(QUOTED PASSAGE)

We explore a scenario where an attacker has access to our privacy-preserving event camera; they can produce a large training set containing anonymized event data along with their corresponding original event data. In such a case, the attacker can possibly train a network  $E_{inv}$  trying to reverse the effect of  $E_{an}$ , leading to the reconstruction of high-quality grayscale images. To validate the robustness of our proposed framework to such privacy attacks, we train an autoencoder network on the real event dataset, similar to the  $E_{an}$  network. The network takes as input the anonymized event stream from the pre-trained  $E_{an}$  network and is trained to minimize the image reconstruction loss (instead of maximizing it).

Quantitative results in Table 6 show the performance score of image retrieval on reconstructed images, suggesting that reconstruction is significantly poor and identity information is still preserved. Fig. 10 presents qualitative results on two sample images, which show the image reconstruction failed to recover images correctly. Hence, the inversion attack could not reverse the effect of the event anonymization network.

Figure 10. Reconstructed images from a) raw events, b) anonymized events, and c) output of Inversion Attack.

(End QUOTED PASSAGE)
(PROVIDED MATERIAL)

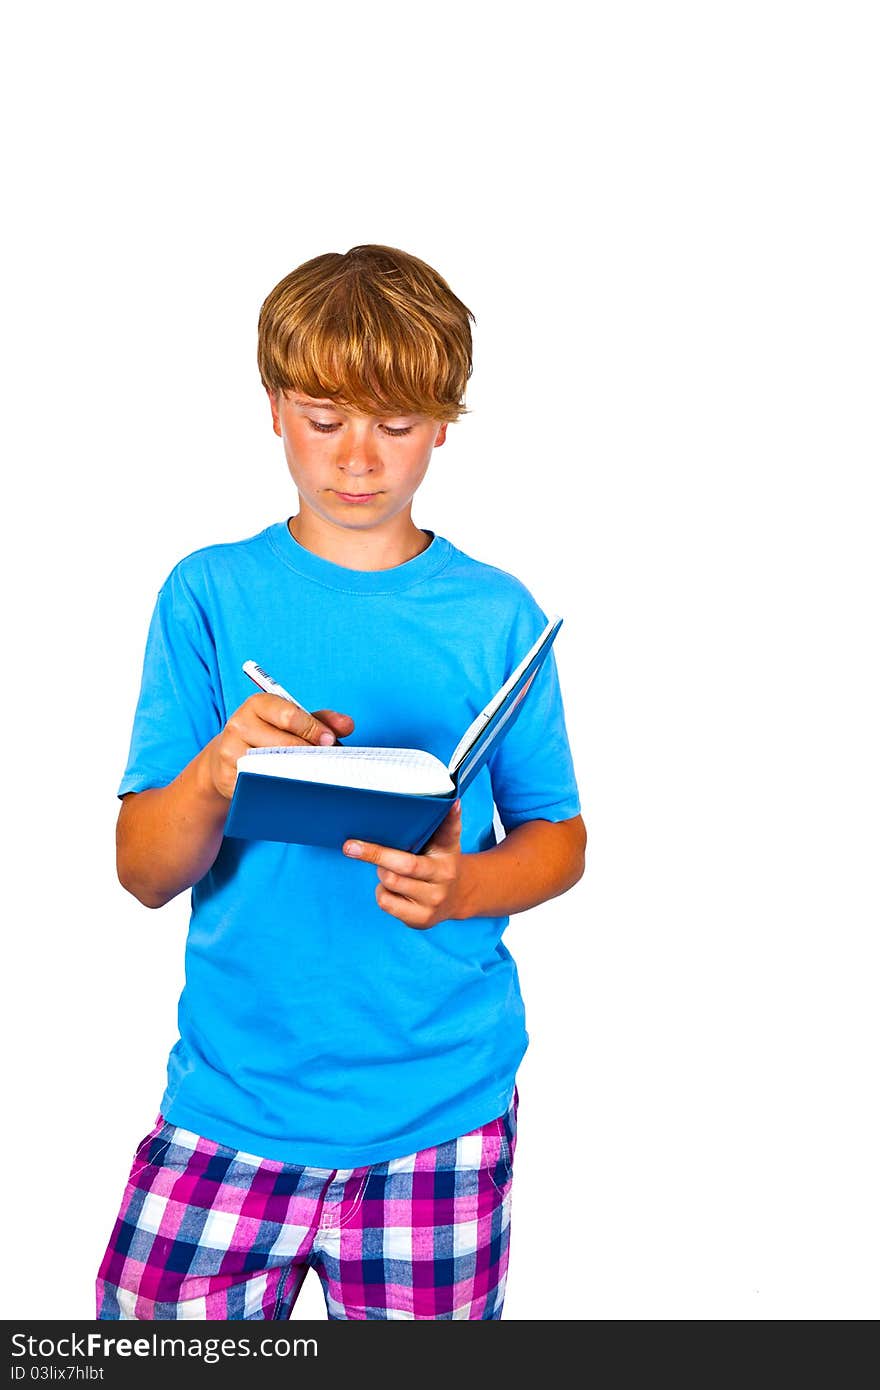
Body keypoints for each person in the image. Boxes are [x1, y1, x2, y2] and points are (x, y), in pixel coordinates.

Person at [96, 244, 586, 1321]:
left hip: (438, 1111)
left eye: (396, 425)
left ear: (445, 422)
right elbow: (141, 872)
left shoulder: (496, 615)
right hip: (231, 1104)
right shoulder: (208, 593)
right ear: (273, 408)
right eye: (325, 418)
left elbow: (559, 835)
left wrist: (465, 887)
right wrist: (221, 770)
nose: (359, 457)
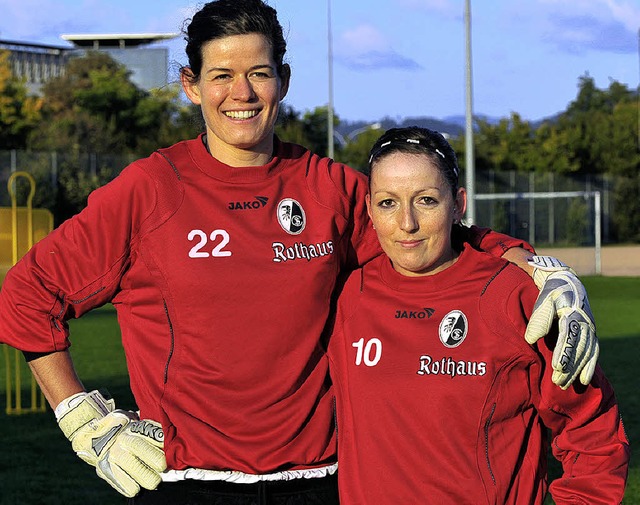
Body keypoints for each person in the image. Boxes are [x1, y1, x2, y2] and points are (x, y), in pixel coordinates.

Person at [0, 1, 597, 503]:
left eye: (259, 73)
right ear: (191, 85)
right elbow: (27, 296)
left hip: (320, 480)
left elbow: (427, 234)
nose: (242, 93)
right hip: (191, 481)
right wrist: (82, 418)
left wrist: (540, 269)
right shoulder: (151, 190)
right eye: (221, 75)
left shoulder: (327, 187)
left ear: (283, 80)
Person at [327, 126, 630, 504]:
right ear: (370, 209)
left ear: (458, 204)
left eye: (426, 201)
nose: (407, 223)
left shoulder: (513, 295)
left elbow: (591, 429)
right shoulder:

(End PROVIDED MATERIAL)

-- EXERCISES TO COMPLETE --
1) Rewrite the part of the inversion-attack passage that opens with "Quantitative results in" and closes with "of Inversion Attack.", replacing "qualitative results" with "visual results".
2) Carry on the inversion-attack passage from where it stops.

-- RESPONSES --
1)
Quantitative results in Table 6 show the performance score of image retrieval on reconstructed images, suggesting that reconstruction is significantly poor and identity information is still preserved. Fig. 10 presents visual results on two sample images, which show the image reconstruction failed to recover images correctly. Hence, the inversion attack could not reverse the effect of the event anonymization network.

Figure 10. Reconstructed images from a) raw events, b) anonymized events, and c) output of Inversion Attack.

2)
## 6. Conclusion

This paper presented an end-to-end learning-based approach for privacy-preserving person re-identification. We identified event-to-image techniques as a potential threat to privacy in event-based vision. The proposed approach jointly optimizes the event-stream anonymization to prevent privacy attacks while effectively performing ReId task. The proposed model is trained and evaluated on simulated event data and real event data Event-ReId. Human identification and face recognition results verify the efficacy of our framework against possible privacy attacks. We also demonstrate that our model is resistant to an inversion attack, which tries to reverse the effect of the anonymization module. The main limitations of the proposed pipeline arelimited to a small drop in performance for the downstream task and a slight computational overhead due to the event anonymization network.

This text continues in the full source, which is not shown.